253: : session 000000000000000002: realm <COTURN_HOST> user <1642173864>: incoming packet CREATE_PERMISSION processed, success
291: : session 000000000000000002: refreshed, realm=<COTURN_HOST>, username=<1642173864>, lifetime=0, cipher=ECDHE-RSA-AES256-GCM-SHA384, method=TLSv1.2
291: : session 000000000000000002: refreshed, realm=<COTURN_HOST>, username=<1642173864>, lifetime=0, cipher=ECDHE-RSA-AES256-GCM-SHA384, method=TLSv1.2
291: : session 000000000000000002: realm <COTURN_HOST> user <1642173864>: incoming packet REFRESH processed, success
291: : session 000000000000000002: realm <COTURN_HOST> user <1642173864>: incoming packet REFRESH processed, success
  • JVB logs:
SEVERE: Error during DTLS connection: org.bouncycastle.tls.TlsTimeoutException: Handshake timed out
Jan 13, 2022 3:25:25 PM org.jitsi.utils.logging2.LoggerImpl log
SEVERE: Error during DTLS negotiation, closing this transport manager
org.bouncycastle.tls.TlsTimeoutException: Handshake timed out
	at org.bouncycastle.tls.DTLSReliableHandshake.receiveMessage(Unknown Source)
	at org.bouncycastle.tls.DTLSServerProtocol.serverHandshake(Unknown Source)
	at org.bouncycastle.tls.DTLSServerProtocol.accept(Unknown Source)
	at org.bouncycastle.tls.DTLSServerProtocol.accept(Unknown Source)
	at org.jitsi.nlj.dtls.DtlsServer.accept(DtlsServer.kt:45)
	at org.jitsi.nlj.dtls.DtlsServer.start(DtlsServer.kt:41)
	at org.jitsi.nlj.dtls.DtlsStack.start(DtlsStack.kt:150)
	at org.jitsi.videobridge.transport.dtls.DtlsTransport.startDtlsHandshake(DtlsTransport.kt:107)

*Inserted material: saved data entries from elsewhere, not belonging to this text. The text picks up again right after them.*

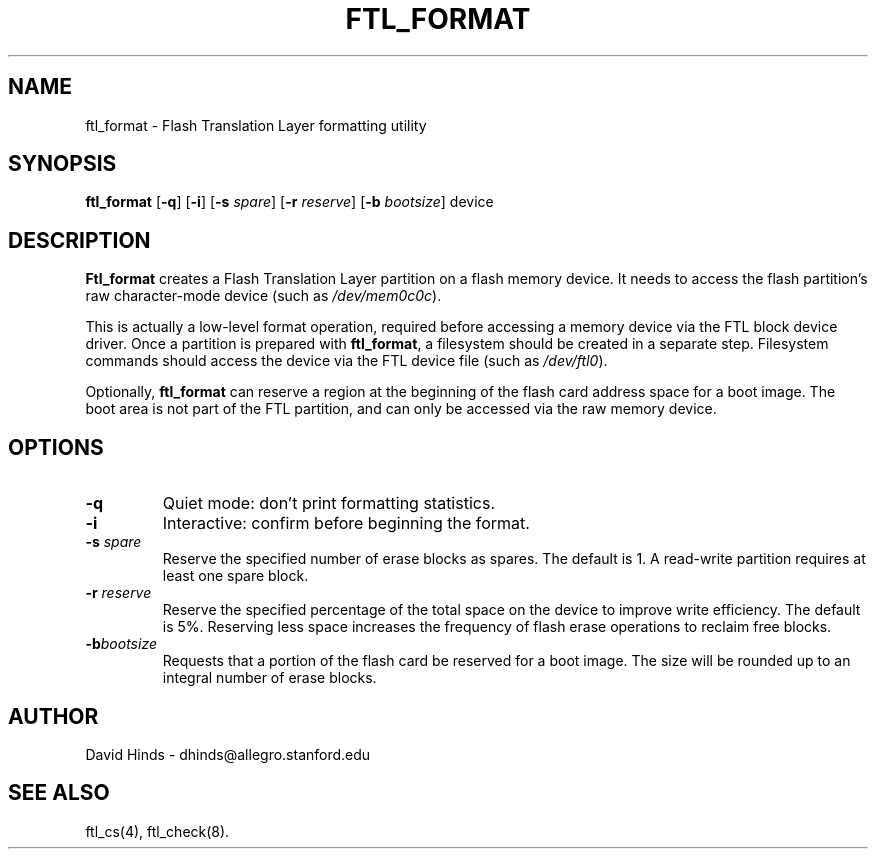 .\" Copyright (c) 1995 David Hinds <dhinds@allegro.stanford.edu>
.\" ftl_format.1 1.3 1996/09/15 04:15:49
.\"
.TH FTL_FORMAT 1 "1996/09/15 04:15:49" "Stanford University"
.SH NAME
ftl_format \- Flash Translation Layer formatting utility
.SH SYNOPSIS
.B ftl_format
.RB [ -q ]
.RB [ -i ]
.RB [ "\-s "\c
.IR spare ]
.RB [ "\-r "\c
.IR reserve ]
.RB [ "\-b "\c
.IR bootsize ]
device
.SH DESCRIPTION
.B Ftl_format
creates a Flash Translation Layer partition on a flash memory device.   
It needs to access the flash partition's raw character-mode device
(such as
.IR /dev/mem0c0c ).
.PP
This is actually a low-level format operation, required before
accessing a memory device via the FTL block device driver.  Once a
partition is prepared with
.BR ftl_format ,
a filesystem should be created in a separate step.  Filesystem
commands should access the device via the FTL device file (such as
.IR /dev/ftl0 ).
.PP
Optionally,
.B ftl_format
can reserve a region at the beginning of the flash card address space
for a boot image.  The boot area is not part of the FTL partition, and
can only be accessed via the raw memory device.
.SH OPTIONS
.TP
.B \-q
Quiet mode: don't print formatting statistics.
.TP
.B \-i
Interactive: confirm before beginning the format.
.TP
.BI "\-s " spare
Reserve the specified number of erase blocks as spares.  The default
is 1.  A read-write partition requires at least one spare block.
.TP
.BI "\-r " reserve
Reserve the specified percentage of the total space on the device to
improve write efficiency.  The default is 5%.  Reserving less space
increases the frequency of flash erase operations to reclaim free
blocks.
.TP
.BI "\-b" bootsize
Requests that a portion of the flash card be reserved for a boot
image.  The size will be rounded up to an integral number of erase
blocks.
.SH AUTHOR
David Hinds \- dhinds@allegro.stanford.edu
.SH "SEE ALSO"
ftl_cs(4), ftl_check(8).
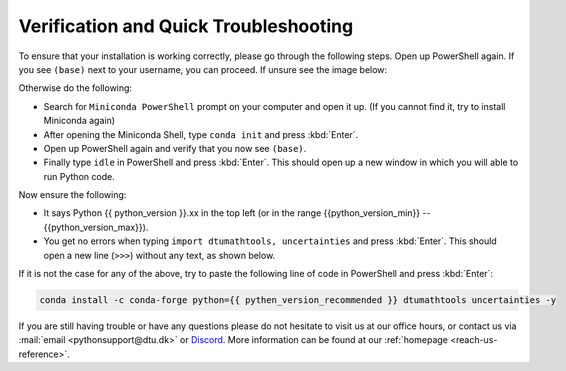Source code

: 
Verification and Quick Troubleshooting
--------------------------------------

To ensure that your installation is working correctly, please go through the following steps.
Open up PowerShell again. If you see ``(base)`` next to your username, you can proceed. If unsure see the image below:

.. image:: /images/install/windows-ps-base.png
            :width: 100% 
            :align: center

Otherwise do the following:

* Search for ``Miniconda PowerShell`` prompt on your computer and open it up. (If you cannot find it, try to install Miniconda again)
* After opening the Miniconda Shell, type ``conda init`` and press :kbd:`Enter`.
* Open up PowerShell again and verify that you now see ``(base)``.
* Finally type ``idle`` in PowerShell and press :kbd:`Enter`. This should open up a new window in which you will able to run Python code.

Now ensure the following:

* It says Python {{ python_version }}.xx in the top left (or in the range {{python_version_min}} -- {{python_version_max}}).
* You get no errors when typing ``import dtumathtools, uncertainties`` and press :kbd:`Enter`. This should open a new line (``>>>``) without any text, as shown below.

.. image:: /images/install/windows-IDLE-import.png
            :width: 100% 
            :align: center



If it is not the case for any of the above, try to paste the following line of code in PowerShell and press :kbd:`Enter`:

.. code-block:: bash

     conda install -c conda-forge python={{ pythen_version_recommended }} dtumathtools uncertainties -y


If you are still having trouble or have any questions please do not hesitate  to visit us at our office hours, or contact us via :mail:`email <pythonsupport@dtu.dk>` or `Discord <ps-discord-invite>`_. More information can be found at our :ref:`homepage <reach-us-reference>`.

.. todo::
   Add link to Discord



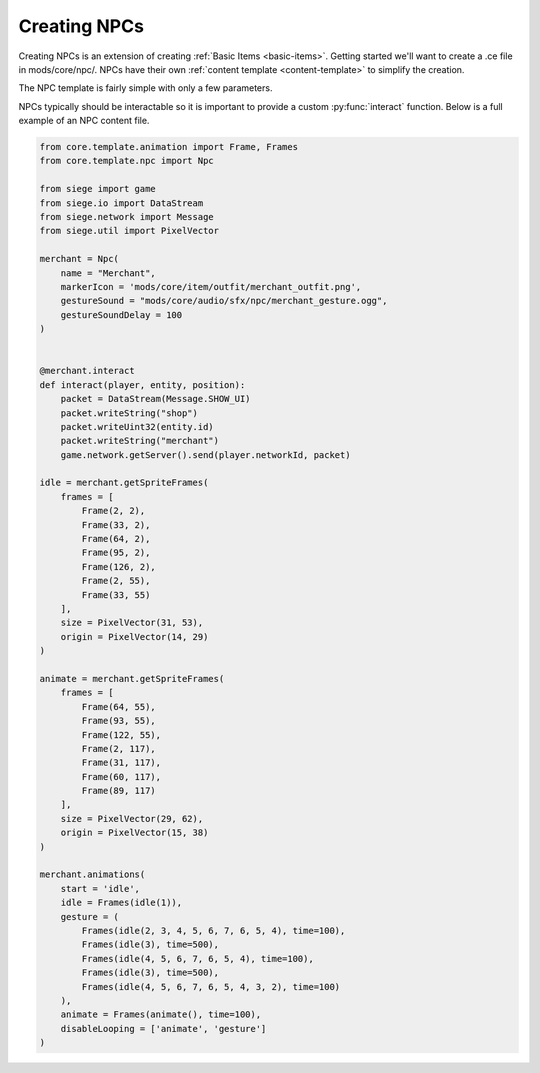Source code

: 
.. _creating-npcs:

Creating NPCs
==============

Creating NPCs is an extension of creating :ref:`Basic Items <basic-items>`.
Getting started we'll want to create a .ce file in mods/core/npc/.
NPCs have their own :ref:`content template <content-template>` to simplify the creation.

The NPC template is fairly simple with only a few parameters.

.. py:function:: Npc(name, markerIcon='', gestureSound='', gestureSoundDelay=0, **kwargs)

    Sets up the content entity data of an NPC.

    :param str name: The name of the NPC. This should be the key used for :ref:`localizations <creating-localizations>`.
    :param str markerIcon: The path of the marker icon to use on maps to represent this NPC.
    :param str gestureSound: The path of the sound effect to use when this NPC gestures. Leave empty if no sound should be played.
    :param int gestureSoundDelay: The amount of time (ms) to delay playing the gesture sound after starting the gesture animation.
    :param kwargs: Keyword argument list that will be passed to the main template class.


NPCs typically should be interactable so it is important to provide a custom :py:func:`interact` function.
Below is a full example of an NPC content file.

.. code-block:: python

    from core.template.animation import Frame, Frames
    from core.template.npc import Npc

    from siege import game
    from siege.io import DataStream
    from siege.network import Message
    from siege.util import PixelVector

    merchant = Npc(
        name = "Merchant",
        markerIcon = 'mods/core/item/outfit/merchant_outfit.png',
        gestureSound = "mods/core/audio/sfx/npc/merchant_gesture.ogg",
        gestureSoundDelay = 100
    )


    @merchant.interact
    def interact(player, entity, position):
        packet = DataStream(Message.SHOW_UI)
        packet.writeString("shop")
        packet.writeUint32(entity.id)
        packet.writeString("merchant")
        game.network.getServer().send(player.networkId, packet)

    idle = merchant.getSpriteFrames(
        frames = [
            Frame(2, 2),
            Frame(33, 2),
            Frame(64, 2),
            Frame(95, 2),
            Frame(126, 2),
            Frame(2, 55),
            Frame(33, 55)
        ],
        size = PixelVector(31, 53),
        origin = PixelVector(14, 29)
    )

    animate = merchant.getSpriteFrames(
        frames = [
            Frame(64, 55),
            Frame(93, 55),
            Frame(122, 55),
            Frame(2, 117),
            Frame(31, 117),
            Frame(60, 117),
            Frame(89, 117)
        ],
        size = PixelVector(29, 62),
        origin = PixelVector(15, 38)
    )

    merchant.animations(
        start = 'idle',
        idle = Frames(idle(1)),
        gesture = (
            Frames(idle(2, 3, 4, 5, 6, 7, 6, 5, 4), time=100),
            Frames(idle(3), time=500),
            Frames(idle(4, 5, 6, 7, 6, 5, 4), time=100),
            Frames(idle(3), time=500),
            Frames(idle(4, 5, 6, 7, 6, 5, 4, 3, 2), time=100)
        ),
        animate = Frames(animate(), time=100),
        disableLooping = ['animate', 'gesture']
    )
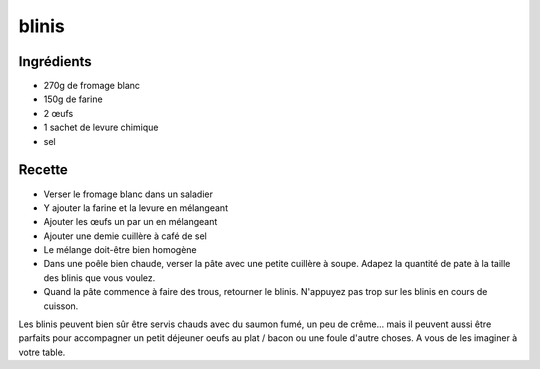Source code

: ======
blinis
======

Ingrédients
===========

- 270g de fromage blanc
- 150g de farine
- 2 œufs
- 1 sachet de levure chimique
- sel


Recette
=======

- Verser le fromage blanc dans un saladier
- Y ajouter la farine et la levure en mélangeant
- Ajouter les œufs un par un en mélangeant
- Ajouter une demie cuillère à café de sel
- Le mélange doit-être bien homogène


- Dans une poêle bien chaude, verser la pâte avec une petite cuillère à soupe. Adapez la quantité de pate à la taille des blinis que vous voulez.
- Quand la pâte commence à faire des trous, retourner le blinis. N'appuyez pas trop sur les blinis en cours de cuisson.

Les blinis peuvent bien sûr être servis chauds avec du saumon fumé, un peu de crême... mais il peuvent aussi être parfaits pour accompagner un petit déjeuner oeufs au plat / bacon ou une foule d'autre choses. A vous de les imaginer à votre table.



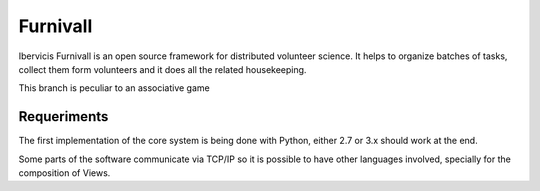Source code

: Furnivall
=========

Ibervicis Furnivall is an open source framework for distributed volunteer science.
It helps to organize batches of tasks, collect them form volunteers
and it does all the related housekeeping.

This branch is peculiar to an associative game

Requeriments
------------

The first implementation of the core system is being done with Python,
either 2.7 or 3.x should work at the end.

Some parts of the software communicate via TCP/IP so it is possible to
have other languages involved, specially for the composition of Views.

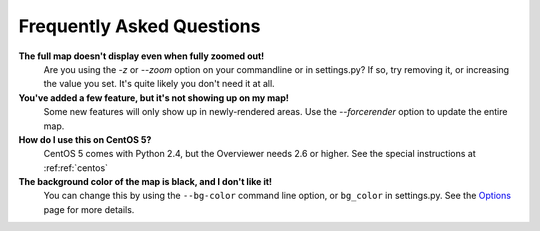 ==========================
Frequently Asked Questions
==========================

**The full map doesn't display even when fully zoomed out!**
    Are you using the `-z` or `--zoom` option on your commandline or in
    settings.py? If so, try removing it, or increasing the value you set. It's
    quite likely you don't need it at all.

**You've added a few feature, but it's not showing up on my map!**
    Some new features will only show up in newly-rendered areas. Use the
    `--forcerender` option to update the entire map.

**How do I use this on CentOS 5?**
    CentOS 5 comes with Python 2.4, but the Overviewer needs 2.6 or higher. See
    the special instructions at :ref:ref:`centos`

**The background color of the map is black, and I don't like it!**
    You can change this by using the ``--bg-color`` command line option, or
    ``bg_color`` in settings.py. See the `Options <options.html>`_ page for more
    details.

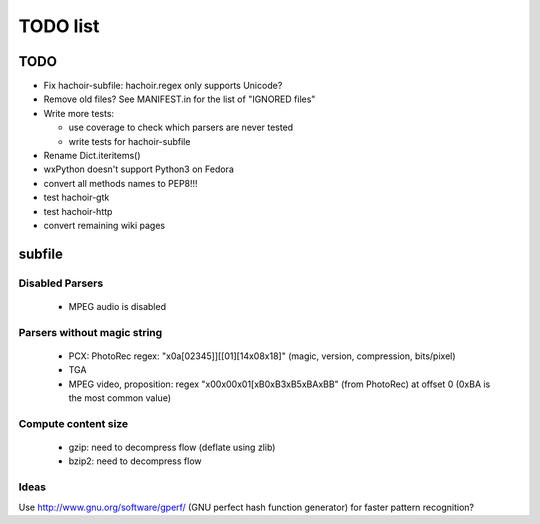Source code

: *********
TODO list
*********

TODO
====

* Fix hachoir-subfile: hachoir.regex only supports Unicode?
* Remove old files? See MANIFEST.in for the list of "IGNORED files"
* Write more tests:

  - use coverage to check which parsers are never tested
  - write tests for hachoir-subfile

* Rename Dict.iteritems()
* wxPython doesn't support Python3 on Fedora
* convert all methods names to PEP8!!!
* test hachoir-gtk
* test hachoir-http
* convert remaining wiki pages


subfile
=======

Disabled Parsers
^^^^^^^^^^^^^^^^

 * MPEG audio is disabled

Parsers without magic string
^^^^^^^^^^^^^^^^^^^^^^^^^^^^

 * PCX: PhotoRec regex:
   "\x0a[\0\2\3\4\5]][[\0\1][\1\4\x08\x18]"
   (magic, version, compression, bits/pixel)
 * TGA
 * MPEG video, proposition:
   regex "\x00\x00\x01[\xB0\xB3\xB5\xBA\xBB" (from PhotoRec) at offset 0
   (0xBA is the most common value)

Compute content size
^^^^^^^^^^^^^^^^^^^^

 * gzip: need to decompress flow (deflate using zlib)
 * bzip2: need to decompress flow

Ideas
^^^^^

Use http://www.gnu.org/software/gperf/ (GNU perfect hash function generator)
for faster pattern recognition?

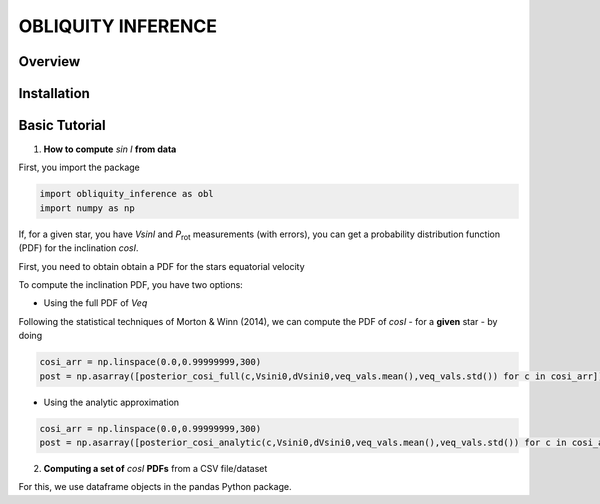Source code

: OBLIQUITY INFERENCE
==================================================

Overview
--------

Installation
--------


Basic Tutorial
--------

1. **How to compute** *sin I* **from data**

First, you import the package
   
.. code:: python
	  
   import obliquity_inference as obl
   import numpy as np
   
If, for a given star, you have *VsinI* and *P*:sub:`rot` measurements (with errors), you can get a probability distribution function (PDF) for the inclination *cosI*.

First, you need to obtain obtain a PDF for the stars equatorial velocity


To compute the inclination PDF, you have two options:

- Using the full PDF of *Veq*

Following the statistical techniques of Morton & Winn (2014), we can compute the PDF of
*cosI* - for a **given** star - by doing

.. code:: python

   cosi_arr = np.linspace(0.0,0.99999999,300)
   post = np.asarray([posterior_cosi_full(c,Vsini0,dVsini0,veq_vals.mean(),veq_vals.std()) for c in cosi_arr])

  
- Using the analytic approximation

.. code:: python

   cosi_arr = np.linspace(0.0,0.99999999,300)
   post = np.asarray([posterior_cosi_analytic(c,Vsini0,dVsini0,veq_vals.mean(),veq_vals.std()) for c in cosi_arr])


2. **Computing a set of** *cosI* **PDFs** from a CSV file/dataset

For this, we use dataframe objects in the pandas Python package.

.. code:: python
   import pandas as pd
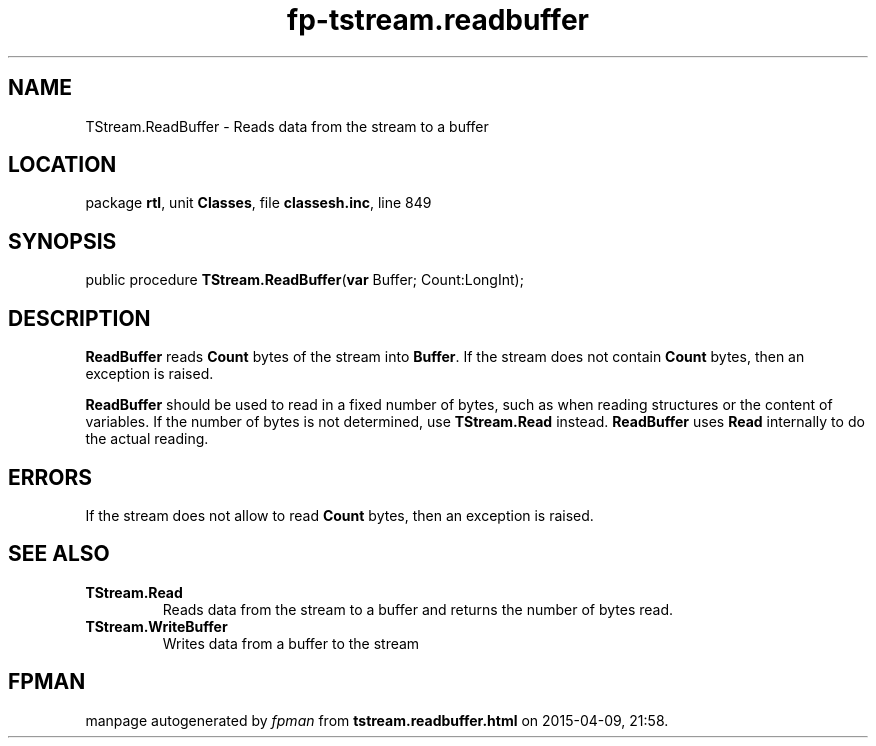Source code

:.\" file autogenerated by fpman
.TH "fp-tstream.readbuffer" 3 "2014-03-14" "fpman" "Free Pascal Programmer's Manual"
.SH NAME
TStream.ReadBuffer - Reads data from the stream to a buffer
.SH LOCATION
package \fBrtl\fR, unit \fBClasses\fR, file \fBclassesh.inc\fR, line 849
.SH SYNOPSIS
public procedure \fBTStream.ReadBuffer\fR(\fBvar\fR Buffer; Count:LongInt);
.SH DESCRIPTION
\fBReadBuffer\fR reads \fBCount\fR bytes of the stream into \fBBuffer\fR. If the stream does not contain \fBCount\fR bytes, then an exception is raised.

\fBReadBuffer\fR should be used to read in a fixed number of bytes, such as when reading structures or the content of variables. If the number of bytes is not determined, use \fBTStream.Read\fR instead. \fBReadBuffer\fR uses \fBRead\fR internally to do the actual reading.


.SH ERRORS
If the stream does not allow to read \fBCount\fR bytes, then an exception is raised.


.SH SEE ALSO
.TP
.B TStream.Read
Reads data from the stream to a buffer and returns the number of bytes read.
.TP
.B TStream.WriteBuffer
Writes data from a buffer to the stream

.SH FPMAN
manpage autogenerated by \fIfpman\fR from \fBtstream.readbuffer.html\fR on 2015-04-09, 21:58.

Maybe my problem is something is like this:

Ref Graph 3

I was unable to solve it. I check the ip assigned and nothing was wrong. The coturn known is own ip using the fieldRef. JVB should resolve the coturn extenal with the DNS. I am not sure about how work the JVB response with coturn. Did you have any idea ?

Thank you

that’s a good thing since it proves that your coturn is trying to talk to JVB. Now if you can’t figure out from your turnserver.conf what coturn is doing wrong (there is no configuration on the JVB side, it’s only DTLS UDP, but you should be aware that coturn is a multi protocol guy), you can always use tcpdump on the jvb side to try to understand what is happening.

Hello,

I found my error.
I use status.hostIP as external IP for coturn.
JVB try to connect to the node IP and it wasn’t the right location to connect to the coturn.
I change it to status.podIP and it work.